For the purposes of the capital gains tax exemption, a company is not a shell company if:

  • It is listed on recognised stock exchanges of the Contracting State; or
  • Its total annual expenditure on operations in the residence State is equal to or more than S$200,000 or Indian Rs 50,00,000 in the respective Contracting State as the case may be, in the immediately preceding period of 24 months from the date the gains arise.

The Trade in Goods Chapter provides for tariff concessions that will make Singapore goods more competitive vis-à-vis other foreign imports into India. Tariffs on approximately 75% of Singapore's domestic exports will be eliminated or substantially reduced within 5 years. The sectors benefiting includes electrical and electronics, instrumentation, pharmaceuticals, and plastics.

The services chapter ensures that service suppliers in India and Singapore are guaranteed access into each other’s markets:

  • Both countries may not restrict access into their services market by imposing quantitative restrictions (eg. numerical quotas on services suppliers that are allowed in the market);
  • Services suppliers will be granted the same treatment as local service suppliers, i.e., no discrimination;
  • The chapter ensures that domestic regulations governing the provision of services are reasonable, impartial and objective.

Singapore-owned or controlled fund managers will be able to offer Indian investors mutual funds and collective investment schemes (CIS) listed on the Singapore Exchange (SGX) as well as exchange traded funds (ETF). These instruments are free from the restriction that they must only invest in entities which have a stake in Indian companies. India has similarly lifted this limitation for Indian-owned or controlled fund managers.

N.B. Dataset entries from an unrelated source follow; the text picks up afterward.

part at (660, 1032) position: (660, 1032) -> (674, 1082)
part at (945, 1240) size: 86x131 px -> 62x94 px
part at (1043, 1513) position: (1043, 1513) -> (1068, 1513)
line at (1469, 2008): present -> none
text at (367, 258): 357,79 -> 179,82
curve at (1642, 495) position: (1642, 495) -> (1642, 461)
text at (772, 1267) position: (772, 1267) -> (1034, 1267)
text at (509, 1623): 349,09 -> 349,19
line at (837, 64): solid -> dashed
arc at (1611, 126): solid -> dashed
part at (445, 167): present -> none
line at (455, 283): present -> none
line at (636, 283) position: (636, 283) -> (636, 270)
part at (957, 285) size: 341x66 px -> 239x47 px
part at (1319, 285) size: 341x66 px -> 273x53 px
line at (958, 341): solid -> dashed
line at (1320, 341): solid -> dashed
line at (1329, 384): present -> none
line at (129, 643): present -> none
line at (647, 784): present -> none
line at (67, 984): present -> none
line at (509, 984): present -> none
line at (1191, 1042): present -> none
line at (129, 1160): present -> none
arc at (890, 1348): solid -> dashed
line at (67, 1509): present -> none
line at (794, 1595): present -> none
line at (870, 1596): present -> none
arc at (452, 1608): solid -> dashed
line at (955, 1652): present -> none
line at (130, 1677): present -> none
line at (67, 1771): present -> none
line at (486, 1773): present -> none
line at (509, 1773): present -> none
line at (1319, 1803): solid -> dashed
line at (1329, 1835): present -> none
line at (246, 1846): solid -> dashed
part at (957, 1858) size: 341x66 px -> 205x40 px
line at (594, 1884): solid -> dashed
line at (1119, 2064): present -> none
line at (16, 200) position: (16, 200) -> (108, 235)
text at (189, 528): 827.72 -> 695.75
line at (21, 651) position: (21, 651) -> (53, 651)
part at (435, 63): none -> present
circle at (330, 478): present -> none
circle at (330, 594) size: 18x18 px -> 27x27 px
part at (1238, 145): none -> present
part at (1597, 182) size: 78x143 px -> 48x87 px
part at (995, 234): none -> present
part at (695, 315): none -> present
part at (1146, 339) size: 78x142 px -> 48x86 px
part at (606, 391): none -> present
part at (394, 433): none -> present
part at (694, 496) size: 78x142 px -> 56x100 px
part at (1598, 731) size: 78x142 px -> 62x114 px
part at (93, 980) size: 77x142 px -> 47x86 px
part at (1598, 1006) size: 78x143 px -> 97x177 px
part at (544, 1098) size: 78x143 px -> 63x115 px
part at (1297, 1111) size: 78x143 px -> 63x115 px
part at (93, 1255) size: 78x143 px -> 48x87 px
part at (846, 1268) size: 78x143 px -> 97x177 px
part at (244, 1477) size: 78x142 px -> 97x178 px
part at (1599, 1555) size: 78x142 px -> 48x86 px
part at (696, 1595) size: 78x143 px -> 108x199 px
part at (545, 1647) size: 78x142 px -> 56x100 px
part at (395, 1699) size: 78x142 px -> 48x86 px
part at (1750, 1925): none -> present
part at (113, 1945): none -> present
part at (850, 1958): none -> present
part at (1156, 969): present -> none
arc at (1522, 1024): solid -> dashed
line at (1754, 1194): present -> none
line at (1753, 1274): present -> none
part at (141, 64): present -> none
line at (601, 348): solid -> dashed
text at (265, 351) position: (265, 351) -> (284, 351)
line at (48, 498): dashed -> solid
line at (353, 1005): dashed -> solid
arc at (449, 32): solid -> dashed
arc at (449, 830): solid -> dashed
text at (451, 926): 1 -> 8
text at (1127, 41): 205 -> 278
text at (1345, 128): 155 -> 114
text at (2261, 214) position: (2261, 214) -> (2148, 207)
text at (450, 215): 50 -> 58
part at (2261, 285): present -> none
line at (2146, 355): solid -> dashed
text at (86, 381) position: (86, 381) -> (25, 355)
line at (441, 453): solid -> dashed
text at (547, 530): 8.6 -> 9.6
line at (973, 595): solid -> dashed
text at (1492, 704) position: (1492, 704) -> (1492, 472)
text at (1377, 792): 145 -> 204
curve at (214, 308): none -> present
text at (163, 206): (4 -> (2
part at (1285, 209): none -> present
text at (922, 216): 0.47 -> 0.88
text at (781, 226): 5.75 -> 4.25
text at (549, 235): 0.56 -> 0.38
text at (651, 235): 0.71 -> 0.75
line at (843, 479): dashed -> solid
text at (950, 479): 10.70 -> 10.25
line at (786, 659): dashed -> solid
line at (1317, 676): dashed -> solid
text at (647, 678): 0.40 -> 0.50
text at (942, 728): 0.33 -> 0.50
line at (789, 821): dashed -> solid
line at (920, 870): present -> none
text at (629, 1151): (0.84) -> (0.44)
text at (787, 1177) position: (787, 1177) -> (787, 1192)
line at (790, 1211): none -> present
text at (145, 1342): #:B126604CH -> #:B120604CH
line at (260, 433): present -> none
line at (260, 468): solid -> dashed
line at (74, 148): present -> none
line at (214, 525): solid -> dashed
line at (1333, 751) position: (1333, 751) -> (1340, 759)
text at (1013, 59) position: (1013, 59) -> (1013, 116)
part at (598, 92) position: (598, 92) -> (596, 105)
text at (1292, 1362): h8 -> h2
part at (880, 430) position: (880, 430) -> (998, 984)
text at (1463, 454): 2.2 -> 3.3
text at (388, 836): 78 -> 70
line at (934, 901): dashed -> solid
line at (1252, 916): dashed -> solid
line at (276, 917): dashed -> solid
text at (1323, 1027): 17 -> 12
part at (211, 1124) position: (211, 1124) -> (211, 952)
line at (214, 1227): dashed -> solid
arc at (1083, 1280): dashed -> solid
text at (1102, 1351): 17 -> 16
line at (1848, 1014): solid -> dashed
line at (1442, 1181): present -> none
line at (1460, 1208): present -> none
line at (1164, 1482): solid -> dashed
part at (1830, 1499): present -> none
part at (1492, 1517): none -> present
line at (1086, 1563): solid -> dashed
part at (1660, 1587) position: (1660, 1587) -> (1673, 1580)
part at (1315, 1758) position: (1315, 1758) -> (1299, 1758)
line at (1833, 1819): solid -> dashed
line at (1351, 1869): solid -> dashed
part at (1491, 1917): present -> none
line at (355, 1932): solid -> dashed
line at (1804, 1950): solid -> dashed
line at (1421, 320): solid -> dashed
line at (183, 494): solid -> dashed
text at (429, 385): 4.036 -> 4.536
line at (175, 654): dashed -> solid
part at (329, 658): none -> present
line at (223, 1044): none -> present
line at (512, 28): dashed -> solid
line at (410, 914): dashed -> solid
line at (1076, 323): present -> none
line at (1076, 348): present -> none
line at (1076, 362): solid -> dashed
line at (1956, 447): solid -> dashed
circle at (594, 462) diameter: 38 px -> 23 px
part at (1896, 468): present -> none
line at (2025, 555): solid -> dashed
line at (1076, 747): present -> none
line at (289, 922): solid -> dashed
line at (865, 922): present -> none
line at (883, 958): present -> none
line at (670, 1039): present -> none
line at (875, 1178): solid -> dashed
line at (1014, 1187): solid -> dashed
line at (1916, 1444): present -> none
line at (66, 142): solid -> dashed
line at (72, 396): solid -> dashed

Indian banks and financial institutions can take advantage of CECA to expand their activities in Singapore. To this end, Indian banks, that satisfy Singapore’s admission criteria, will be given Wholesale Bank licences and up to 3 bank licences with Qualifying Full Banks privileges. In addition, India insurers and capital market intermediaries that satisfy our admission criteria will have open access to set up in Singapore.

India recently signed a similar Comprehensive Economic Cooperation Partnership Agreement with Mauritius which liberalises trade in goods and services and facilitates joint ventures, and also encompasses the existing double taxation avoidance agreement between the two countries, seemingly fire-proofing it against further attacks from India's CBDT. Apparently, Singapore and Mauritius are now more or less on all fours as conduit territories for Indian FDI; it will be interesting to see how investors interpret the new situation.